MÉMOIRES DE LUMIÈRES
Déguisement
Les jeunes femmes se déguisèrent. Ya Ming s’enduisit le visage de suie et coinça des boules de résine de pin dans la bouche pour alourdir ses joues. Elle ajouta une semelle à l’intérieure de l’une de ses bottes pour provoquer une légère claudication. Quant à Sophia, elle se rasa le crâne et se recouvrit le visage de bandelettes, comme si elle souffrait de la lèpre. Elle se fabriqua aussi un sous-vêtement avec un bout d’écorce dans le dos, pour donner l’illusion d’une déformation de l’omoplate. Ainsi étriquées, elles attachèrent leur fourbi à leur dos et reprirent le chemin de Chengdu. Elles évitèrent le village du potier mais voulurent se recueillir sur la tombe du prince Ha et ses compagnons. L’herbe avait repoussé. Sophia caressa le sol de sa main. Des larmes imbibèrent son masque.
Elles s’arrêtèrent devant la carcasse calcinée de la villa d’été. Le lieu était désert. Le cœur serré, elles explorèrent les ruines. Dans le jardin abandonné où triomphaient les pommiers et les cerisiers en fleur, elles virent que le sol avait été remué sur une très grande superficie. Sans doute était-ce là, sous leurs pieds, que reposaient Michel Dorcis, monsieur Zhang, le général Zhu, leur ami Wang et tous les autres. Les femmes s’assirent sur un banc de pierre resté intact comme par miracle et pleurèrent sans pudeur.

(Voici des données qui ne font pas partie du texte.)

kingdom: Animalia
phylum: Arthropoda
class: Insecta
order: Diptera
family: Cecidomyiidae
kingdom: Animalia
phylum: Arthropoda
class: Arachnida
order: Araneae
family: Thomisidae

— Grande-soeur, iras-tu en France ? demanda Ya Ming tout à coup.
— Je pense à mon père tous les jours, petite-soeur, tous les jours. Mais comment tenir ma promesse ? La France est si loin. Tu te rends compte que le plus loin que nous n’ayons jamais été, toi et moi, c’est Xi’an. La France réside au-delà de la mer océane ou des grands déserts de Mongolie.
— Tu devrais entreprendre ce voyage. Tu le dois à ton père. K’ung Fuzi te le recommanderait.
— Et t’abandonner ?
— J’ai Huang, ma mère et mon frère. Je survivrai. Ne t’inquiète pas.

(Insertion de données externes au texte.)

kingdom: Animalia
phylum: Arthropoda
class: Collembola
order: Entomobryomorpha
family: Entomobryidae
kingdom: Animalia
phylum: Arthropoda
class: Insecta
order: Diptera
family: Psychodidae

— Je ne m’inquiète pas, petite sœur, tu es la plus forte de nous deux.
Ya Ming fut surprise de ce jugement de son amie. Elle avait toujours pensé le contraire, s’était toujours considérée comme la cadette de Sophia. De nouveau, le silence se fit. Sophia fit un geste en direction des arbres fruitiers.
— Petite sœur, as-tu remarqué la placidité des fleurs ? Que ce soit dans les lieux du bonheur et dans ceux du malheur, elles règnent toujours avec la même somptuosité. Dis-moi, de leur part, est-ce de la générosité, de l’indifférence ou de la cruauté ?
— Je dirais que c’est plutôt du respect. Et de la loyauté. Parce que le lieu de notre malheur logea aussi notre bonheur. Souviens-toi, grande sœur, que notre vie fut heureuse. Souviens-toi : les courses dans les jardins, les fous rires derrière les paravents, les punitions et les caresses de nos parents, les cajoleries du gouverneur, les friandises chipées aux eunuques et aussi, n’oublie pas, les nuits d’amour. Les fleurs de ce lieu nous disent qu’elles ne nous abandonneront pas, en dépit de notre chagrin du moment et quoi qu’il puisse arriver demain.